La loi complémentaire n° 214/2025 a également créé un régime de taux d'imposition différenciés pour les dispositifs médicaux et les produits d'accessibilité réglementés par l'Anvisa. Selon la norme, les articles listés dans les annexes IV, V, XII et XIII bénéficieront d'une réduction de 60% ou 100% des tarifs IBS et CBS, selon la catégorie de produit et le type d'acheteur.
Ces pièces jointes comprennent par exemple :
- Annexe IV : moniteurs cardiaques, seringues, cathéters, valves, matériel de perfusion et instruments chirurgicaux ;
- Annexe V : dispositifs de soutien pour les personnes handicapées, tels que fauteuils roulants, appareils auditifs et orthèses ;
- Annexe XII : dispositifs médicaux et hospitaliers acquis par les hôpitaux publics et les entités philanthropiques qui servent principalement le SUS ;
- Annexe XIII : réactifs et matériel de laboratoire utilisés pour les analyses et diagnostics cliniques.
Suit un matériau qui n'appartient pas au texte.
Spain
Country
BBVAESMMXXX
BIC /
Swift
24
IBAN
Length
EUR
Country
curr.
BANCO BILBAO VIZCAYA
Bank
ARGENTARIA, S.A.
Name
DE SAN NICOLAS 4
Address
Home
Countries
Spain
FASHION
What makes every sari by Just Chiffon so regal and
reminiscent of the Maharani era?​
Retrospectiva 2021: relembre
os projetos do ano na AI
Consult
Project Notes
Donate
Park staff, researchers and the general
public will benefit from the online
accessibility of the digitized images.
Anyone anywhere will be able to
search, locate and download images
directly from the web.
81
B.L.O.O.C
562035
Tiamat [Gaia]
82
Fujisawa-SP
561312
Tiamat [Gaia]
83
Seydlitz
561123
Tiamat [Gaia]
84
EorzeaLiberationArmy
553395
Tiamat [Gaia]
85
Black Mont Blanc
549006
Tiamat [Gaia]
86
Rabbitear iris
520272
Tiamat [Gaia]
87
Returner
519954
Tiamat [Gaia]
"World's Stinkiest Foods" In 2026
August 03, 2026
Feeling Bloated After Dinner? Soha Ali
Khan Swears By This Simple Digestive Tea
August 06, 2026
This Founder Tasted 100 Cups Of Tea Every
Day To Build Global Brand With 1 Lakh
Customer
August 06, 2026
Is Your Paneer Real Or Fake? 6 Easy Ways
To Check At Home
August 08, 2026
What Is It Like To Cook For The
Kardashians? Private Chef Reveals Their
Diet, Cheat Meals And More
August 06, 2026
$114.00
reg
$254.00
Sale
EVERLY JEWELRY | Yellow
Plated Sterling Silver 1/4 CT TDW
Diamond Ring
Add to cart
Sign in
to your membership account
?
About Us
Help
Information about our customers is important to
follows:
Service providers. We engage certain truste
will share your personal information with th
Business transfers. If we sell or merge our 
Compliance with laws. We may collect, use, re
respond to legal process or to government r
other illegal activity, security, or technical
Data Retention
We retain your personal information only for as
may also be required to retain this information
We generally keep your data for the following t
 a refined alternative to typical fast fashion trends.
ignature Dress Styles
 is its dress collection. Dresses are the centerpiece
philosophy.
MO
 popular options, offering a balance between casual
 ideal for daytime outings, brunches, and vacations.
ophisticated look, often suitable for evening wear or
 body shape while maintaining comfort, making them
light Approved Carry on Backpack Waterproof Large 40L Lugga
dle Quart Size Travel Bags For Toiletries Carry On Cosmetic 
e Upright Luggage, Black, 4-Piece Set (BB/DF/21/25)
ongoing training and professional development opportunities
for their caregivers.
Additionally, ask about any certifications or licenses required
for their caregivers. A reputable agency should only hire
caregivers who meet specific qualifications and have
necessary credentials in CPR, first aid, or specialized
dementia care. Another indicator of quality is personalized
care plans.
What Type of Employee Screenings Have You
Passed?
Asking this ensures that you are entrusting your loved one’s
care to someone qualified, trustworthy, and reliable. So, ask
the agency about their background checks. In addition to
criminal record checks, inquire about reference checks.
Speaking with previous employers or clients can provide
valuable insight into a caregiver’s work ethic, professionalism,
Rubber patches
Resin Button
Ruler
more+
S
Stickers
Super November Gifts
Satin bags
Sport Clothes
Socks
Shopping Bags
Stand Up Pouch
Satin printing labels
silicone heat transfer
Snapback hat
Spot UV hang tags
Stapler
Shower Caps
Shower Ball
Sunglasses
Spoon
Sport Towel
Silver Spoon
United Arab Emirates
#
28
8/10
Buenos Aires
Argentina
Il est important de souligner que l'inclusion dans les régimes différenciés dépend expressément de l'inscription du produit dans ces annexes. Si le dispositif médical ne figure dans aucune des annexes IV, V, XII ou XIII, les tarifs ordinaires IBS et CBS s'appliqueront pleinement.
En pratique, la nouvelle législation commence à corriger une distorsion qui pénalisait l'industrie nationale depuis des années : les hôpitaux publics et les entités philanthropiques étaient exonérés de taxes lors de l'importation d'équipements, mais payés intégralement lorsqu'ils achetaient auprès de fabricants brésiliens. Suite à la réforme, ces achats bénéficient, en règle générale, également d'un taux zéro pour les produits nationaux énumérés dans les annexes de la loi, ce qui rend l'environnement concurrentiel plus équilibré et encourage la production locale.
« Il s'agit d'une avancée importante. L'égalité fiscale entre les produits nationaux et importés réduit les inégalités et renforce la chaîne de production de santé au Brésil », explique Bósio.
Avec le nouveau modèle, les entreprises devront s’adapter progressivement tout au long de la transition. Les mesures clés comprennent :
- Mettre à jour les systèmes fiscaux et ERP pour répondre aux exigences IBS et CBS à partir de 2026 ;
- Réviser les politiques de prix et les contrats, en tenant compte de la nouvelle structure de crédit d'impôt ;
- Surveiller l’extinction des incitations fiscales ICMS, qui seront réduites chaque année jusqu’en 2033.
« Chaque étape de la transition nécessitera des ajustements techniques et opérationnels. Le défi sera de mettre en œuvre les changements sans compromettre la compétitivité de l'industrie et l'accès de la population aux technologies de la santé », souligne Bósio.
ABIMO continuera à surveiller la réglementation des nouvelles taxes et à maintenir le dialogue avec le gouvernement fédéral et le comité directeur de la réforme pour garantir la sécurité juridique, l'équilibre budgétaire et la continuité des investissements dans le secteur.
« La réforme inaugure un nouveau cycle pour l'industrie brésilienne des dispositifs médicaux. Il appartient aux entreprises de se préparer à profiter de ce moment de transition comme une opportunité de modernisation et d'efficacité », conclut Márcio Bósio.